=== WHAT IS REQUIRED ===
If a line below contains "padding", add it to your tally, then answer with the tally alone.

----- INPUT DATA -----

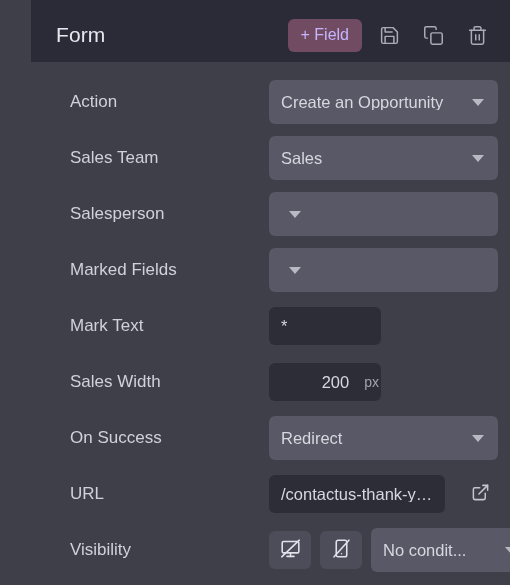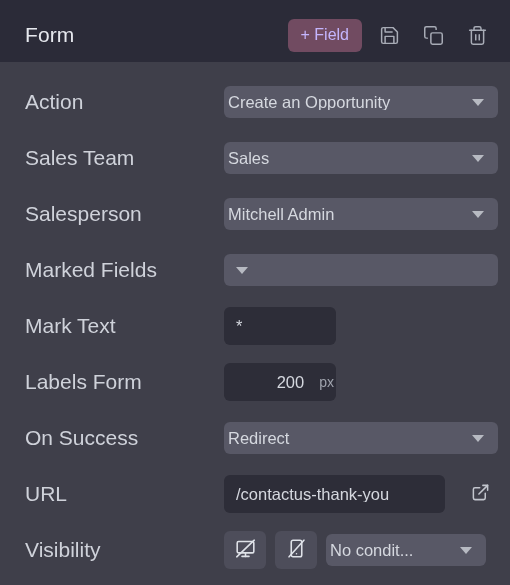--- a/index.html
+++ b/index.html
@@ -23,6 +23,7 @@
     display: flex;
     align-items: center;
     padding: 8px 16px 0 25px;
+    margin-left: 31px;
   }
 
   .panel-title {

-----
----- INPUT DATA -----

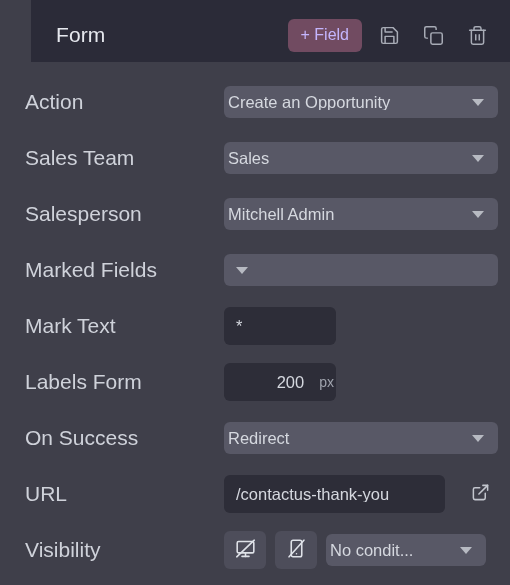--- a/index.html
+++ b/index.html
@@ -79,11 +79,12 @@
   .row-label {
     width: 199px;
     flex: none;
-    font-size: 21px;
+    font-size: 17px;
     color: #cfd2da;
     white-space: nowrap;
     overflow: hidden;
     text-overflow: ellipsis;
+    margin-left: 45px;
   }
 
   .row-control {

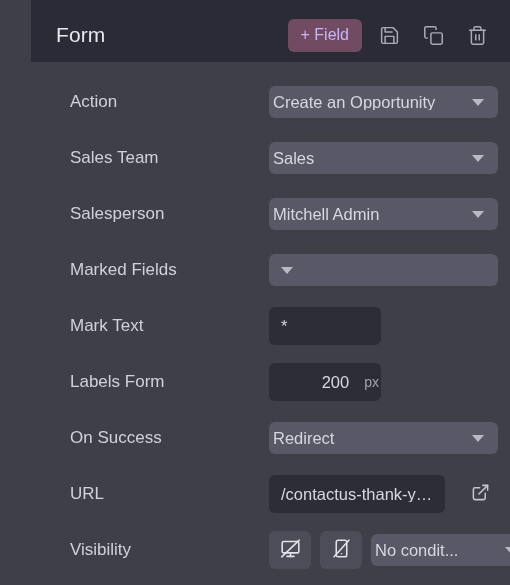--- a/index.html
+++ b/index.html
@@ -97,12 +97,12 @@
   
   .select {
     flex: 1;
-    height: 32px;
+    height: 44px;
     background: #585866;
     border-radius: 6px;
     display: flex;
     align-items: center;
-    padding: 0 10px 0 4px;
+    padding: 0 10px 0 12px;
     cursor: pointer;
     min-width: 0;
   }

-----

=== OUTPUT OF THE EXERCISE ===
3